■ **Tus tareas**:
**A.** Responde estas preguntas con lo que dice el fragmento, una por línea:
(i) ¿A qué distancia del departamento de quien narra queda su trabajo?
(ii) Cuando todo se cerró dos días después del martes, ¿qué siguió abierto?
(iii) ¿Qué llevaban en la mano los estudiantes que salían a la puerta?
**B.** Por favor, convierte en una lista breve el párrafo del fragmento que empieza con «Ese mismo martes en la noche» y conserva sus datos principales.
**C.** Enumera las medidas que, según el fragmento, incluyó el cierre oficial anunciado el martes en la noche.

■ **Fragmento proporcionado**:
- - - -
El lunes me aparecí en la oficina como siempre, en la cual se discutió que se podría trabajar en casa, pero no era obligatorio, así que pidieron que levantaran la mano quiénes pensaban ir físicamente a la oficina. Fui el único en levantarla. Trabajo a una cuadra de mi departamento, por lo que ir, para mí, no representaba mayor esfuerzo, así que me quedé solo con mis jefes. Para el día siguiente, uno de ellos me entregó las llaves de la oficina por si no llegaba al día siguiente; en la tarde me quedé solo.

Lo que nunca: la Fontana di Trevi sin turistas.

Ese mismo martes en la noche dieron el cierre oficial de todo el país: movimientos restringidos, medidas preventivas y salidas limitadas, aunque seguían abiertos los restaurantes y bares. Dos días después, todo se cerró, excepto los supermercados y farmacias. La gente desapareció de las calles, fue la semana que más se vació. En este barrio, cercano a la universidad –donde todo está dedicado a rentas para estudiantes– los bares y restaurantes que normalmente están repletos, estaban desolados. Ahora los únicos que salían a la puerta eran los estudiantes con maletas en mano y boletos de regreso a sus casas y familias.

Todos actualizaban las páginas de noticias con las gráficas de contagios, posibles casos, atentos a cada cambio, medida o recomendación sin parar. Unos días después, la rueda de prensa nacional (fuertemente anunciada) sorprendió cuando se declaró el cierre completo de Italia. Recordé cuando apenas escuchábamos del virus en el norte y el cierre de esa región, pero no esperábamos que fuera a extenderse de esa manera. Al principio, todo estaba focalizado en el norte y aún así, se me hacía intenso que hubieran existido los cierres. Y ahora, anunciaban que todo lo “no esencial” debía cerrar.
- - - -
■ **Sección de datos**:
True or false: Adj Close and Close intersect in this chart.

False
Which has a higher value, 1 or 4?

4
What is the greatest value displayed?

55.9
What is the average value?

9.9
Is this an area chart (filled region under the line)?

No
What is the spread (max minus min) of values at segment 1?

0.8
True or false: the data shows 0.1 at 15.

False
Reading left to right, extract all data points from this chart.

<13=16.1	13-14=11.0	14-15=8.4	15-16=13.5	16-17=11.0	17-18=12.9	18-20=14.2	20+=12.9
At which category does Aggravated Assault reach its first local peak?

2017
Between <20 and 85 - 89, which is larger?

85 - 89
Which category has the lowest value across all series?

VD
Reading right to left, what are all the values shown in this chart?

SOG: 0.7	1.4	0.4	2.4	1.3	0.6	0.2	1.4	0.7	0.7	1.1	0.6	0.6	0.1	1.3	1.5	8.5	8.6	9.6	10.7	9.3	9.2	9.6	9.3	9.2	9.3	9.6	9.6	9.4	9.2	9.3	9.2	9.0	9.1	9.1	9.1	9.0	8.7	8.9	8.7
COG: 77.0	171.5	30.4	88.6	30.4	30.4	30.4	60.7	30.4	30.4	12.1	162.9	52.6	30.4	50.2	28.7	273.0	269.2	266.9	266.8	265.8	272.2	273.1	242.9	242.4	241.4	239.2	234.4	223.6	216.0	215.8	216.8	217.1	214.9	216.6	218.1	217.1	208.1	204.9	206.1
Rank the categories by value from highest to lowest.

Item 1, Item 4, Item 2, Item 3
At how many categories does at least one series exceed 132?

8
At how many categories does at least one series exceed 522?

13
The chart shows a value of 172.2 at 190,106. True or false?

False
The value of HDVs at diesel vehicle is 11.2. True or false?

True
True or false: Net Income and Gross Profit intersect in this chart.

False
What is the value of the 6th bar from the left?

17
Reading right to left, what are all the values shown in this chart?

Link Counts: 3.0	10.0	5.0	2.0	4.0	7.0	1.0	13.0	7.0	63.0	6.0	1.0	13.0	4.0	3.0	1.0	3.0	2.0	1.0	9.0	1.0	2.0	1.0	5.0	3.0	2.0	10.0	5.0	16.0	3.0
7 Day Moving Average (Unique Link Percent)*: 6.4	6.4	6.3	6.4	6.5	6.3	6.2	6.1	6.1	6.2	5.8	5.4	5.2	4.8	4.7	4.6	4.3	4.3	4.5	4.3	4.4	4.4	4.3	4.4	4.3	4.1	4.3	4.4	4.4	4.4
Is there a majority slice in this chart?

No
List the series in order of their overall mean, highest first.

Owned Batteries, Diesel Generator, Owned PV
- - - -
■ **Respuestas numeradas**:
**A.**
(i) A una cuadra.
(ii) Los supermercados y las farmacias.
(iii) Maletas y boletos de regreso a sus casas y familias.

**B.**
- El martes en la noche se anunció el cierre oficial de todo el país: movimientos restringidos, medidas preventivas y salidas limitadas.
- Los restaurantes y bares seguían abiertos.
- Dos días después se cerró todo, salvo supermercados y farmacias.
- La gente desapareció de las calles. Fue la semana en que más se vaciaron.
- En el barrio cercano a la universidad, donde todo se renta a estudiantes, los bares y restaurantes, normalmente repletos, quedaron desolados.
- Solo salían los estudiantes, con maletas y boletos de regreso a sus casas y familias.

**C.**
- Movimientos restringidos
- Medidas preventivas
- Salidas limitadas